A toy mixture model to provide a simple example for implementing discrete enumeration:

(A) -> [B] -> (C)

A is an observed Bernoulli variable with Beta prior. B is a hidden variable which is a mixture of two Bernoulli distributions (with Beta priors), chosen by A being true or false. C is observed, and like B, is a mixture of two Bernoulli distributions (with Beta priors), chosen by B being true or false. There is a plate over the three variables for num_obs independent observations of data.

Because B is hidden and discrete we wish to marginalize it out of the model. This is done by:

  1. marking the model with @config_enumerate

  2. marking the B sample site in the model with infer={"enumerate": "parallel"}

  3. passing SVI the TraceEnum_ELBO loss function

import argparse

import matplotlib.pyplot as plt

from jax import random
import jax.numpy as jnp
import optax

import numpyro
from numpyro import handlers
from numpyro.contrib.funsor import config_enumerate
import numpyro.distributions as dist
from numpyro.distributions import constraints
from numpyro.infer import SVI, TraceEnum_ELBO
from numpyro.ops.indexing import Vindex


def main(args):
    num_obs = args.num_obs
    num_steps = args.num_steps
    prior, CPDs, data = handlers.seed(generate_data, random.PRNGKey(0))(num_obs)

Given exercise 1 - Reproduce the passage on the toy mixture model word for word, starting at "A is an observed" and ending at "observations of data.".

(Items stored from a collection)
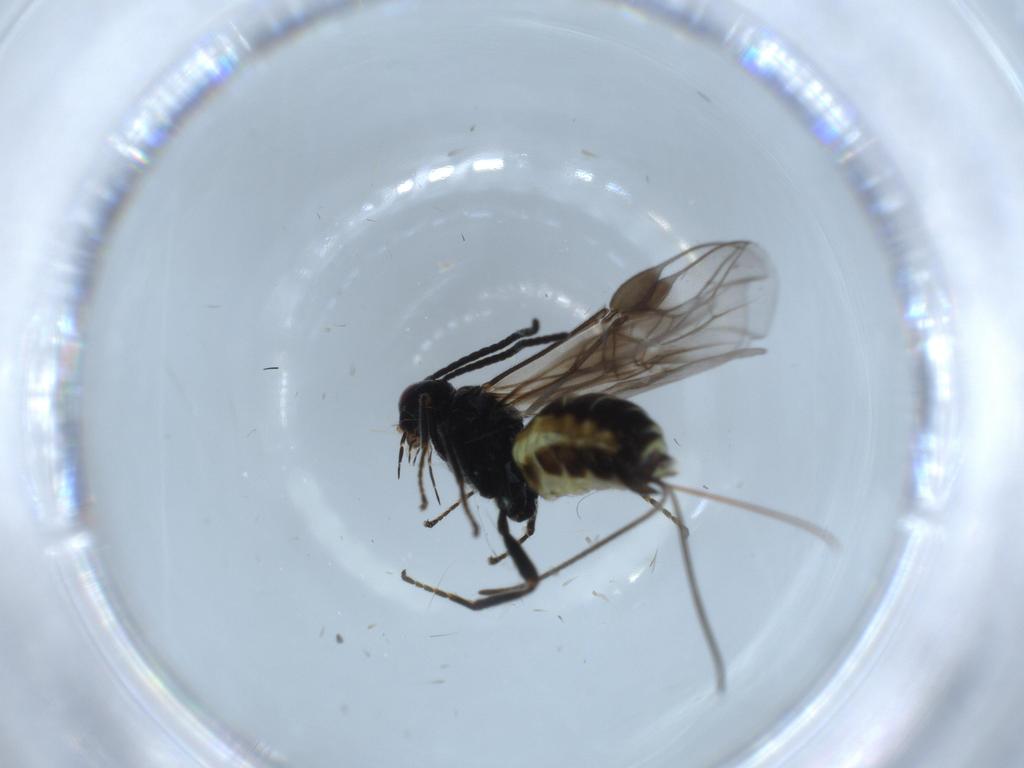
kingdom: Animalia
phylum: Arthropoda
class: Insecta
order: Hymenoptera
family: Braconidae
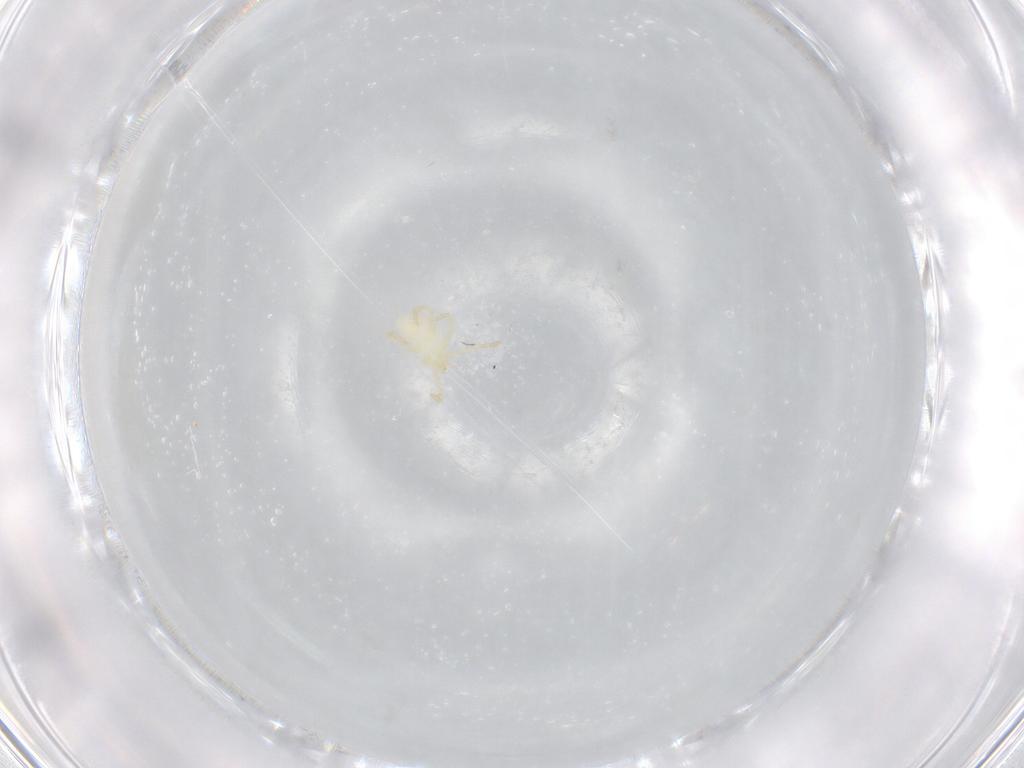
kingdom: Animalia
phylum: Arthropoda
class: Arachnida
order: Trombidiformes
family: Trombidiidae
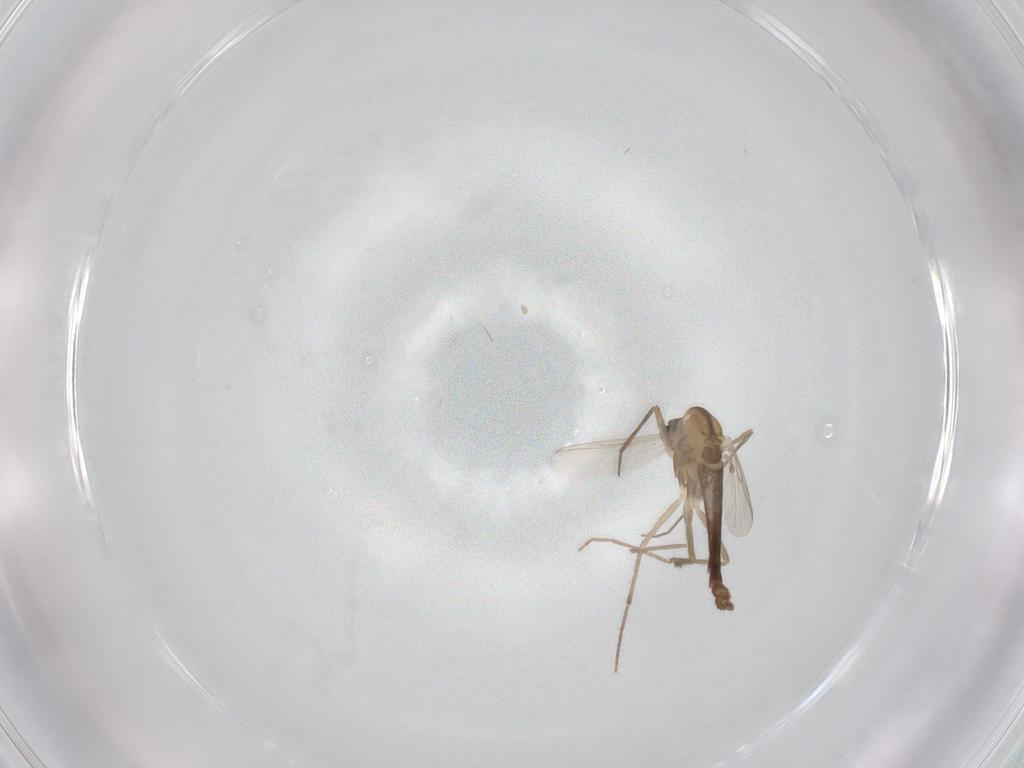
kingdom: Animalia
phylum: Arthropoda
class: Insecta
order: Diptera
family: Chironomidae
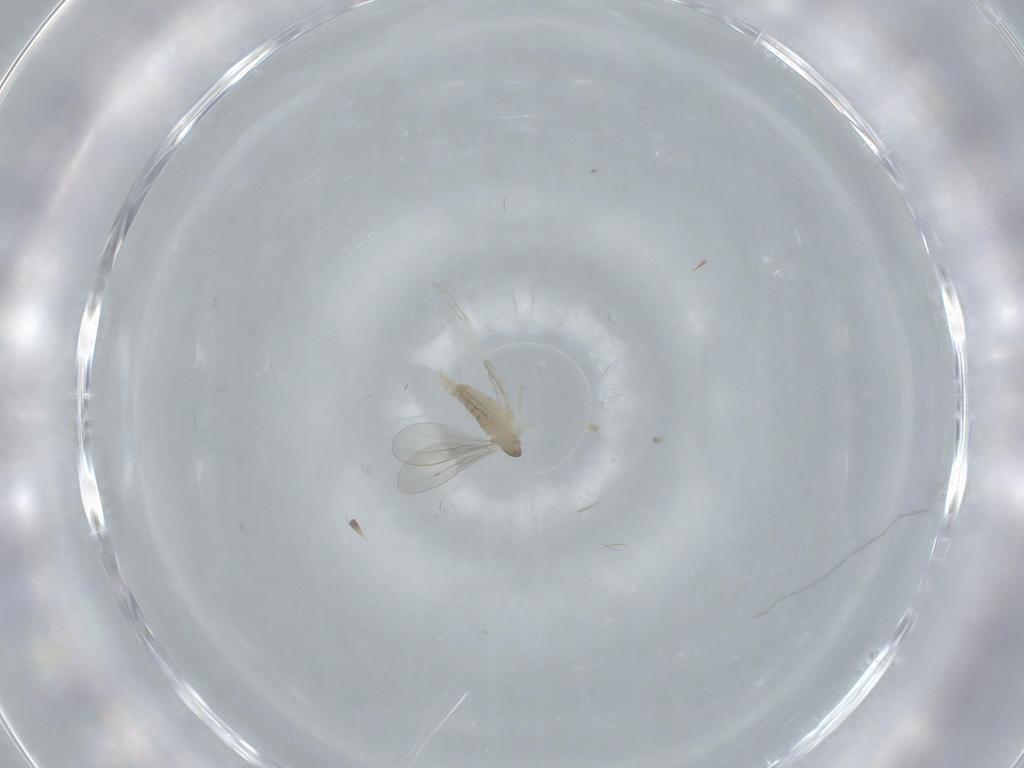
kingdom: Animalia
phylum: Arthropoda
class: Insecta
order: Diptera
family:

Given exercise 2 - Write out every line of the listing above precisely as it appears, and leave the pictures out.

Expected answer 1 -
A is an observed Bernoulli variable with Beta prior. B is a hidden variable which is a mixture of two Bernoulli distributions (with Beta priors), chosen by A being true or false. C is observed, and like B, is a mixture of two Bernoulli distributions (with Beta priors), chosen by B being true or false. There is a plate over the three variables for num_obs independent observations of data.

Expected answer 2 -
kingdom: Animalia
phylum: Arthropoda
class: Insecta
order: Hymenoptera
family: Braconidae
kingdom: Animalia
phylum: Arthropoda
class: Arachnida
order: Trombidiformes
family: Trombidiidae
kingdom: Animalia
phylum: Arthropoda
class: Insecta
order: Diptera
family: Chironomidae
kingdom: Animalia
phylum: Arthropoda
class: Insecta
order: Diptera
family:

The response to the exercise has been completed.